:: ОТРЫВОК ::

Тем не менее именно в этот период Джонсон совершил удивительный прорыв в журналистике. В 1738 году Палата общин приняла закон, запрещавший публиковать произнесенные в парламенте речи, объявив это «нарушением привилегий парламента». Журнал The Gentleman’s Magazine, чтобы донести до публики новости, решил печатать слегка завуалированные пересказы этих речей, выдавая их за вымысел. Два с половиной года Джонсон был единственным автором этой рубрики, несмотря на то, что он побывал в парламенте всего один раз. Информатор пересказывал ему, кто в каком порядке выступал, какой позиции придерживался и как ее обосновывал, а Джонсон сочинял красноречивые речи, которые могли бы быть произнесены на эти темы. Его речи были так хорошо написаны, что сами парламентарии от них не отрекались. Впоследствии на протяжении не менее чем 20 лет эти тексты считались точными записями произнесенных в парламенте речей. Даже в 1899 году они все еще появлялись в сборниках лучших мировых образцов ораторского искусства, приписываемые парламентариям, а не Джонсону. На одном из званых обедов Джонсон услышал, как собеседники восхваляют речь Уильяма Питта-старшего, и вмешался, заметив: «Эту речь написал я на чердаке на Эксетер-стрит».
Образ жизни, который вел Сэмюэл Джонсон, сегодня не кажется чем-то необычным, но в то время он был редкостью. Ему приходилось полагаться только на свои силы. Не имея ни профессии, ни поддержки родственников, он был вынужден жить только своим умом, как современные фрилансеры. Его судьба — финансовое положение, положение в обществе, дружеские связи, мнения, ценность как человека — зависела от идей, которые возникали у него в голове.

:::
:: ЗАПИСИ ::

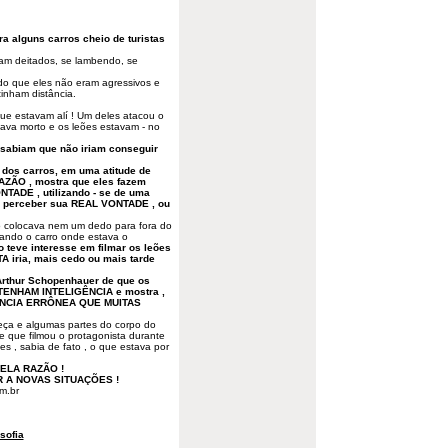
ra alguns carros cheio de turistas
vam deitados, se lambendo, se
ido que eles não eram agressivos e
inham distância.
e estavam alí ! Um deles atacou o
tava morto e os leões estavam - no
 sabiam que não iriam conseguir
dos carros, em uma atitude de
ÃO , mostra que eles fazem
TADE , utilizando - se de uma
e perceber sua REAL VONTADE , ou
ão colocava nem um dedo para fora do
cando o carro onde estava o
 teve interesse em filmar os leões
A iria, mais cedo ou mais tarde
Arthur Schopenhauer de que os
ENHAM INTELIGÊNCIA e mostra ,
RÊNCIA ERRÔNEA QUE MUITAS
beça e algumas partes do corpo do
le que filmou o protagonista durante
s , sabia de fato , o que estava por
ELA RAZÃO !
R A NOVAS SITUAÇÕES !
m.br
osofia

:::

ЗАДАНИЕ => Напечатайте часть отрывка о Сэмюэле Джонсоне без изменений: начиная со слов «Образ жизни, который» и до слов «возникали у него в голове.» включительно. Записи здесь никакой роли не играют.

ОТВЕТ =>
Образ жизни, который вел Сэмюэл Джонсон, сегодня не кажется чем-то необычным, но в то время он был редкостью. Ему приходилось полагаться только на свои силы. Не имея ни профессии, ни поддержки родственников, он был вынужден жить только своим умом, как современные фрилансеры. Его судьба — финансовое положение, положение в обществе, дружеские связи, мнения, ценность как человека — зависела от идей, которые возникали у него в голове.